Il est la barrière matérielle entre le « soi » et le collectif de la loge. Les murs, les cloisons et les placards intérieurs, qui empêchaient l’individu de vivre sa vraie vie, peuvent s’écrouler : aucune poussière, aucun bruit, aucun gravât ne peuvent ainsi atteindre l’assemblée, de même que les salissures et les éclats extérieurs ne pourront attenter à l’intégrité corporelle et émotionnelle de celui qui porte un tablier.

Analyse Géométrique : 5 triangles reliés entre eux forment le tablier et sa bavette : si l’on conçoit que ce sont des « triangles de Pascal », où l’on inscrit des carrés à l’intérieur de la forme du triangle rectangle, où l’on inscrit un chiffre dans chaque carré, de sorte qu’en additionnant les colonnes, l’on aboutisse à l’écriture de la suite de Fibonacci : , on perçoit alors la beauté de cette forme. L’apprenti a reçu en initiation les 4 éléments... Il se doit de relier les éléments qui lui ont été donnés, devenant son propre 5ème élément, trouvant ainsi son équilibre, tels les chiffres qui trouvent leur beauté et leur vérité dans cette suite de Fibonacci.

Les Gants

Ils étaient procurés au Maçon Opératif dès le 14ème siècle, à chaque ouverture de nouveaux chantiers.

La mention la plus ancienne de gants dans les loges maçonniques remonte en 1599, en Angleterre. Les nouveaux candidats devaient fournir des Gants et un Tablier à chacun des membres de la loge. Ce qui en interdisait l’accès aux peu fortunés…

Les gants blancs peuvent remplacer les ablutions qui précédaient tous les actes sacrés dans diverses religions.

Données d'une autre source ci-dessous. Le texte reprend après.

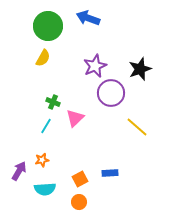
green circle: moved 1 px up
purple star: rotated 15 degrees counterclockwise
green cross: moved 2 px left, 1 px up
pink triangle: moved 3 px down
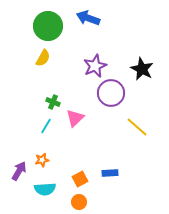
black star: moved 2 px right; rotated 25 degrees counterclockwise
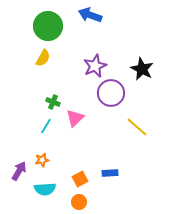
blue arrow: moved 2 px right, 3 px up
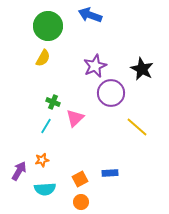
orange circle: moved 2 px right
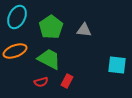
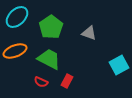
cyan ellipse: rotated 20 degrees clockwise
gray triangle: moved 5 px right, 3 px down; rotated 14 degrees clockwise
cyan square: moved 2 px right; rotated 36 degrees counterclockwise
red semicircle: rotated 40 degrees clockwise
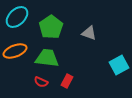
green trapezoid: moved 2 px left, 1 px up; rotated 20 degrees counterclockwise
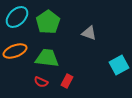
green pentagon: moved 3 px left, 5 px up
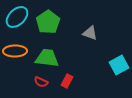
gray triangle: moved 1 px right
orange ellipse: rotated 20 degrees clockwise
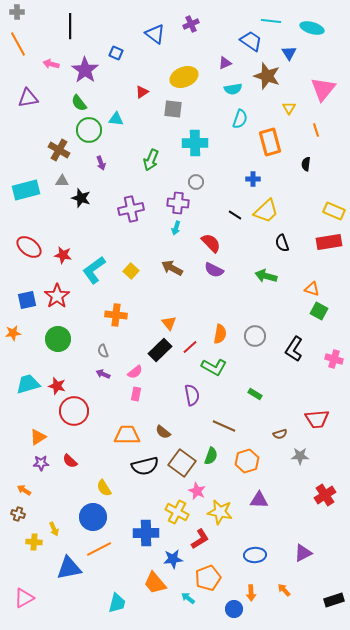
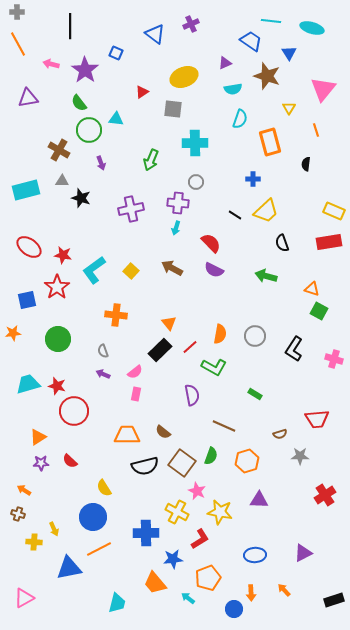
red star at (57, 296): moved 9 px up
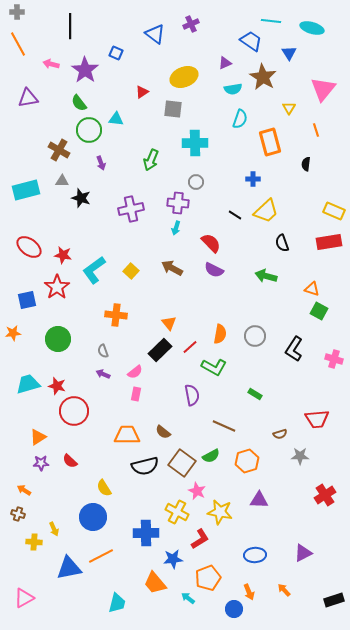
brown star at (267, 76): moved 4 px left, 1 px down; rotated 12 degrees clockwise
green semicircle at (211, 456): rotated 42 degrees clockwise
orange line at (99, 549): moved 2 px right, 7 px down
orange arrow at (251, 593): moved 2 px left, 1 px up; rotated 21 degrees counterclockwise
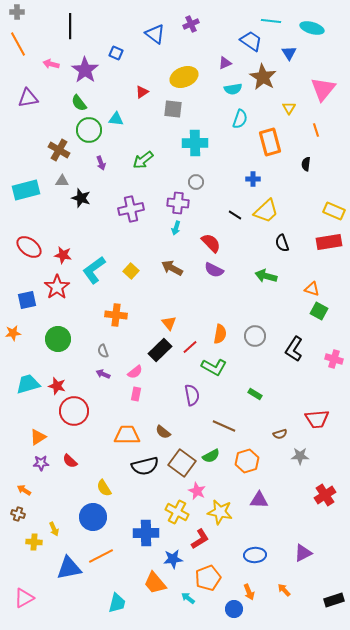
green arrow at (151, 160): moved 8 px left; rotated 30 degrees clockwise
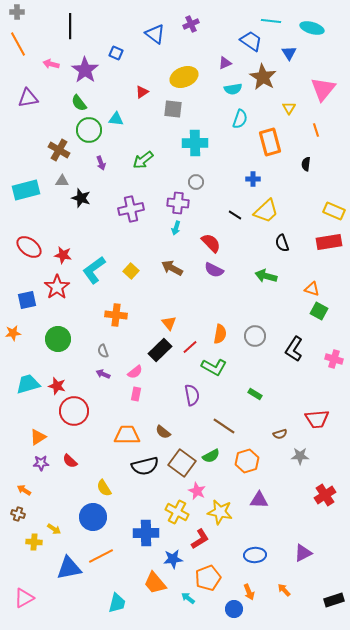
brown line at (224, 426): rotated 10 degrees clockwise
yellow arrow at (54, 529): rotated 32 degrees counterclockwise
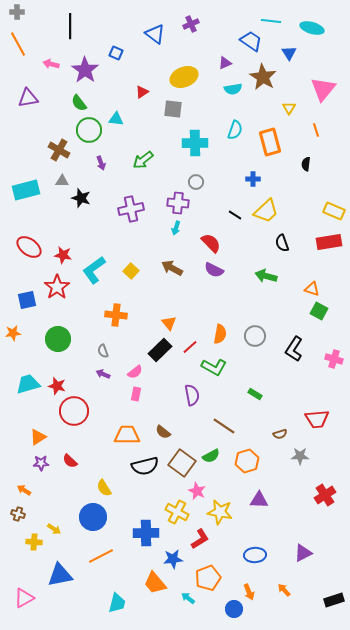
cyan semicircle at (240, 119): moved 5 px left, 11 px down
blue triangle at (69, 568): moved 9 px left, 7 px down
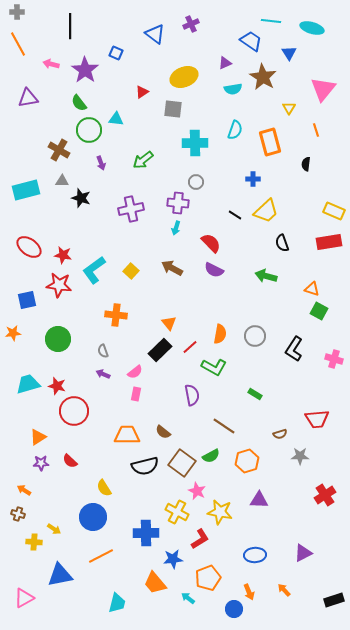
red star at (57, 287): moved 2 px right, 2 px up; rotated 30 degrees counterclockwise
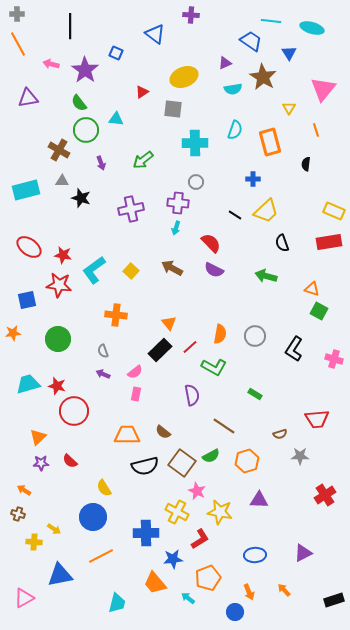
gray cross at (17, 12): moved 2 px down
purple cross at (191, 24): moved 9 px up; rotated 28 degrees clockwise
green circle at (89, 130): moved 3 px left
orange triangle at (38, 437): rotated 12 degrees counterclockwise
blue circle at (234, 609): moved 1 px right, 3 px down
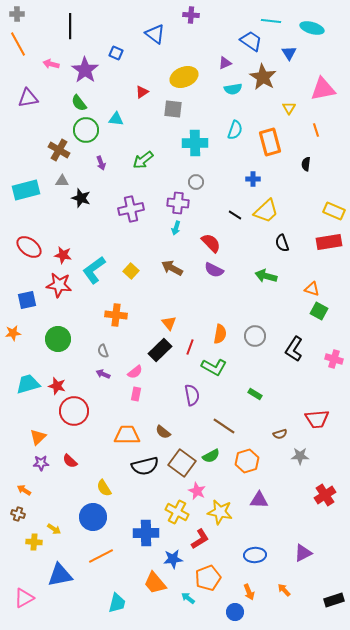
pink triangle at (323, 89): rotated 40 degrees clockwise
red line at (190, 347): rotated 28 degrees counterclockwise
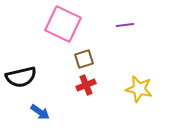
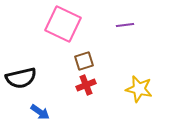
brown square: moved 2 px down
black semicircle: moved 1 px down
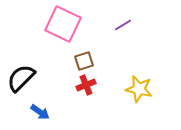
purple line: moved 2 px left; rotated 24 degrees counterclockwise
black semicircle: rotated 148 degrees clockwise
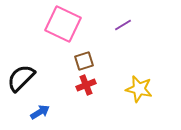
blue arrow: rotated 66 degrees counterclockwise
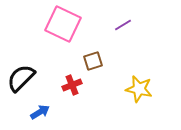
brown square: moved 9 px right
red cross: moved 14 px left
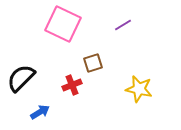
brown square: moved 2 px down
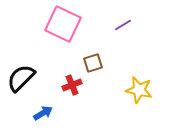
yellow star: moved 1 px down
blue arrow: moved 3 px right, 1 px down
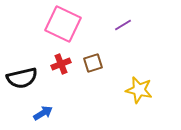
black semicircle: moved 1 px right; rotated 148 degrees counterclockwise
red cross: moved 11 px left, 21 px up
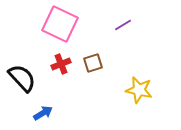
pink square: moved 3 px left
black semicircle: rotated 120 degrees counterclockwise
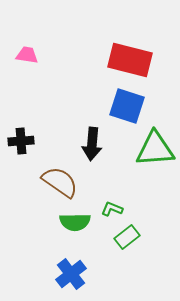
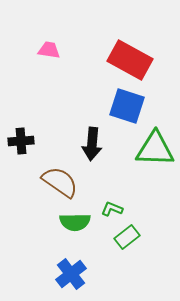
pink trapezoid: moved 22 px right, 5 px up
red rectangle: rotated 15 degrees clockwise
green triangle: rotated 6 degrees clockwise
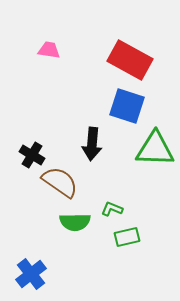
black cross: moved 11 px right, 14 px down; rotated 35 degrees clockwise
green rectangle: rotated 25 degrees clockwise
blue cross: moved 40 px left
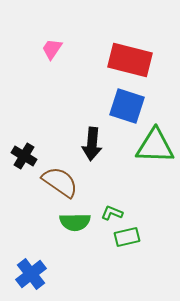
pink trapezoid: moved 3 px right, 1 px up; rotated 65 degrees counterclockwise
red rectangle: rotated 15 degrees counterclockwise
green triangle: moved 3 px up
black cross: moved 8 px left, 1 px down
green L-shape: moved 4 px down
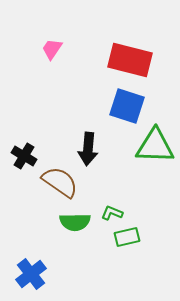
black arrow: moved 4 px left, 5 px down
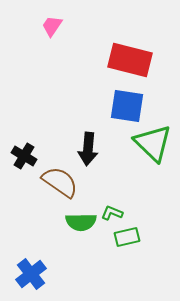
pink trapezoid: moved 23 px up
blue square: rotated 9 degrees counterclockwise
green triangle: moved 2 px left, 3 px up; rotated 42 degrees clockwise
green semicircle: moved 6 px right
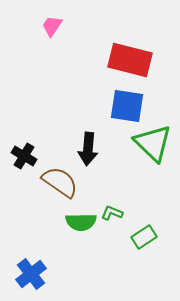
green rectangle: moved 17 px right; rotated 20 degrees counterclockwise
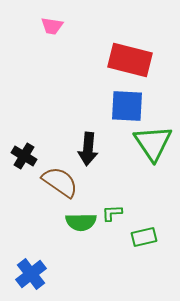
pink trapezoid: rotated 115 degrees counterclockwise
blue square: rotated 6 degrees counterclockwise
green triangle: rotated 12 degrees clockwise
green L-shape: rotated 25 degrees counterclockwise
green rectangle: rotated 20 degrees clockwise
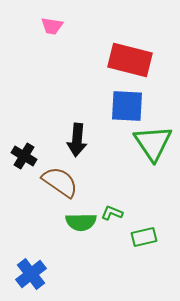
black arrow: moved 11 px left, 9 px up
green L-shape: rotated 25 degrees clockwise
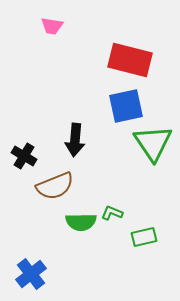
blue square: moved 1 px left; rotated 15 degrees counterclockwise
black arrow: moved 2 px left
brown semicircle: moved 5 px left, 4 px down; rotated 123 degrees clockwise
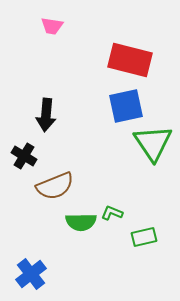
black arrow: moved 29 px left, 25 px up
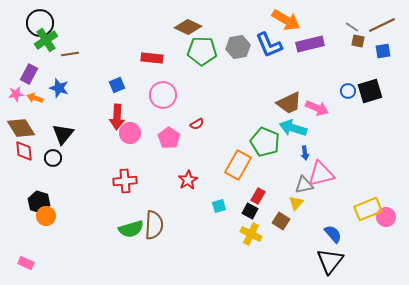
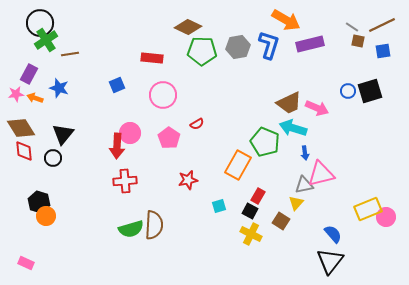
blue L-shape at (269, 45): rotated 140 degrees counterclockwise
red arrow at (117, 117): moved 29 px down
red star at (188, 180): rotated 18 degrees clockwise
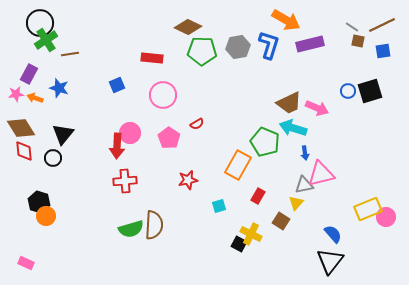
black square at (250, 211): moved 11 px left, 33 px down
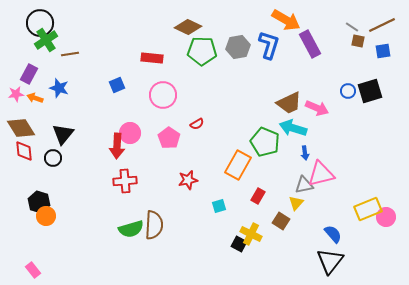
purple rectangle at (310, 44): rotated 76 degrees clockwise
pink rectangle at (26, 263): moved 7 px right, 7 px down; rotated 28 degrees clockwise
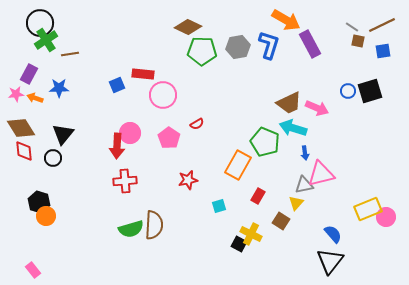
red rectangle at (152, 58): moved 9 px left, 16 px down
blue star at (59, 88): rotated 18 degrees counterclockwise
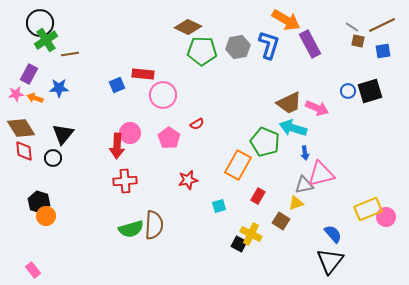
yellow triangle at (296, 203): rotated 28 degrees clockwise
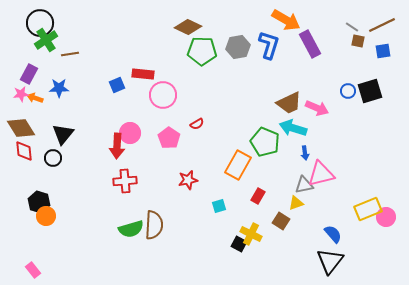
pink star at (16, 94): moved 5 px right
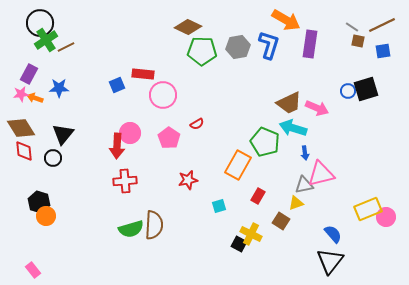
purple rectangle at (310, 44): rotated 36 degrees clockwise
brown line at (70, 54): moved 4 px left, 7 px up; rotated 18 degrees counterclockwise
black square at (370, 91): moved 4 px left, 2 px up
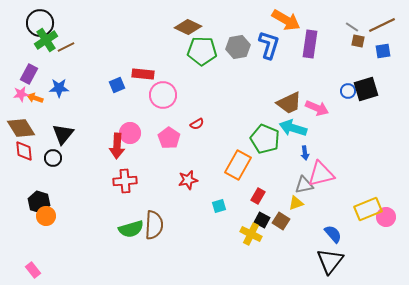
green pentagon at (265, 142): moved 3 px up
black square at (239, 244): moved 23 px right, 24 px up
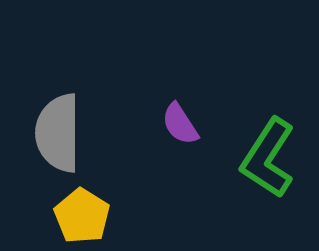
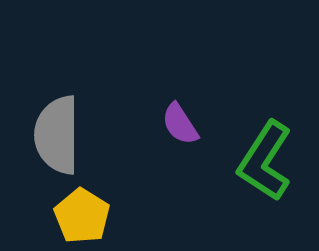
gray semicircle: moved 1 px left, 2 px down
green L-shape: moved 3 px left, 3 px down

Les mains, et plus particulièrement les doigts et leurs empreintes digitales sont LE signe de l’Homme. C’est l’outil idéal, la partie du corps que l’on partage le plus facilement avec d’autres (serrer la main), C’est l’outil de la reconnaissance de l’autre (le politicien serre des mains à l’infini en signe de reconnaissance et d’amitié).

C’est aussi l’outil de la reprise en mains de la société sur l’individu malfaisant « pris la main dans le sac ».

C’est l’outil de transmission de signes, d’émotions et de flux énergétiques :Une poignée de mains chaleureuse, virile, amicale, etc.., l’Outil du Magnétiseur est sa main, qui transmet l’énergie vibratoire de l’univers à celui qui en a besoin.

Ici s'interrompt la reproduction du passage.